Greg RyanThis week pop star Greg Ryan has chosen tinned beans as his favourite invention of all time.

Food started to be stored in tins way back in 1825 as methods of storing food for longer were sought.During the French Revolutionary Wars, a hefty cash reward of 12,000 Francs was offered to any inventor who could come up with a cheap and effective method of preserving large amounts of food for the massive armies.

In 1809, the French confectioner Nicolas François Appert developed a method of vacuum-sealing food inside glass jars. However, glass containers were unsuitable for transportation. The glass jars were replaced with cylindrical tin or wrought-iron canisters (later shortened to "cans"), which were both cheaper and quicker to make and much more resilient than fragile glass jars.

Due to the danger posed by Clostridium Botulinum (the causative agent of botulism) and other pathogens, the only safe method of canning most foods was under conditions of both high heat and pressure, normally at temperatures of 240 - 250°F (116 - 121°C).

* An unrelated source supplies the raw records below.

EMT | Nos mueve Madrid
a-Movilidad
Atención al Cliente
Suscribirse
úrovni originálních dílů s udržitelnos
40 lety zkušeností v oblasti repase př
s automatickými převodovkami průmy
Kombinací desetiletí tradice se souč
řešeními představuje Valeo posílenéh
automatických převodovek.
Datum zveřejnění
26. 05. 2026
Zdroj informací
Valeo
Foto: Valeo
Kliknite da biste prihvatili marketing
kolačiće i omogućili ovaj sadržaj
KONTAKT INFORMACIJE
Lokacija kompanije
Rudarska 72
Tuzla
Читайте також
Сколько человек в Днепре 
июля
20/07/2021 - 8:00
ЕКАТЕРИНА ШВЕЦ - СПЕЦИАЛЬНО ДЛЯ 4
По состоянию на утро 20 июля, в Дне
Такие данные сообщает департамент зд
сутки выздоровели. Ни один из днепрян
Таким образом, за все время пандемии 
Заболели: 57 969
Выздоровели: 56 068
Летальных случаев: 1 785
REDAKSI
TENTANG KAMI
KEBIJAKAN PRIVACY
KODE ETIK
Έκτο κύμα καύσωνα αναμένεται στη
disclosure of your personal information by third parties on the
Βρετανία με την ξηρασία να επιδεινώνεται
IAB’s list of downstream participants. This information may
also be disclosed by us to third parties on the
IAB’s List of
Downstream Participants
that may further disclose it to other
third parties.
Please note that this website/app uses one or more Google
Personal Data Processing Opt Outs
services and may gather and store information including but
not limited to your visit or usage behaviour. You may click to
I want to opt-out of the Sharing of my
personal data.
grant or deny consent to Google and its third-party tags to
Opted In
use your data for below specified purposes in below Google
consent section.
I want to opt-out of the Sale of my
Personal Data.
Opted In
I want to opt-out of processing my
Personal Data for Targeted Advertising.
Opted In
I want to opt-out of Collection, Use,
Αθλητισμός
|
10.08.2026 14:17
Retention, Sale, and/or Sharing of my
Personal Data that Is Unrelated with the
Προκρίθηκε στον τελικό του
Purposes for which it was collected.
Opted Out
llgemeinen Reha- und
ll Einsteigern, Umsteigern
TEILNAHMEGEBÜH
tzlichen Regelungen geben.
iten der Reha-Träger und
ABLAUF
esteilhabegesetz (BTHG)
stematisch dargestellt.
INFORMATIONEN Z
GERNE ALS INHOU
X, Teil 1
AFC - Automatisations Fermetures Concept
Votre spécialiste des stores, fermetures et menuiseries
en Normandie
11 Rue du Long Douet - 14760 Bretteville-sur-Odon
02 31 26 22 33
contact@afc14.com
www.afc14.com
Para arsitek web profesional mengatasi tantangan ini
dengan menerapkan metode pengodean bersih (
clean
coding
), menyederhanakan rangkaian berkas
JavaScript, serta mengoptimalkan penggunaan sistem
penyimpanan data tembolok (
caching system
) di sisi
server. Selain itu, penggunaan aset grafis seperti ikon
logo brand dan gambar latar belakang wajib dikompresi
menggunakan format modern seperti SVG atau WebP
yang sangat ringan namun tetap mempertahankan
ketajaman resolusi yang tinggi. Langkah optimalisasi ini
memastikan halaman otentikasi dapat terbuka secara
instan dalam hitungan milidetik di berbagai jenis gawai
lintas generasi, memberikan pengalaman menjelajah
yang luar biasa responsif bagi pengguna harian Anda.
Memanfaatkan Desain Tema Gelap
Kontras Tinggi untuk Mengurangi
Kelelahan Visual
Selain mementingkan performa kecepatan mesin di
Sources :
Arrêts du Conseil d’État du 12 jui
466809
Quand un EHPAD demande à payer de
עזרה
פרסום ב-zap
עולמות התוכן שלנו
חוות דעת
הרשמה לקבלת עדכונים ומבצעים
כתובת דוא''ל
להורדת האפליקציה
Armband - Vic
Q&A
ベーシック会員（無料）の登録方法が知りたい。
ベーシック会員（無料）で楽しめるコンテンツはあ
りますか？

Foods that must be pressure canned include most vegetables, meats, seafood, poultry, and dairy products.

Increasing mechanisation of the canning process, coupled with a huge increase in urban populations across Europe, resulted in a rising demand for tinned food.

Canned food also began to spread beyond Europe - Thomas Kensett established the first American canning factory in New York City in 1812, using improved tin-plated wrought-iron cans for preserving oysters, meats, fruits and vegetables.

A number of inventions and improvements followed, and by the 1860s, the time to cook food in sealed cans had been reduced from around six hours to only thirty minutes.

The humble can of beans, as you can see, has been around for some time.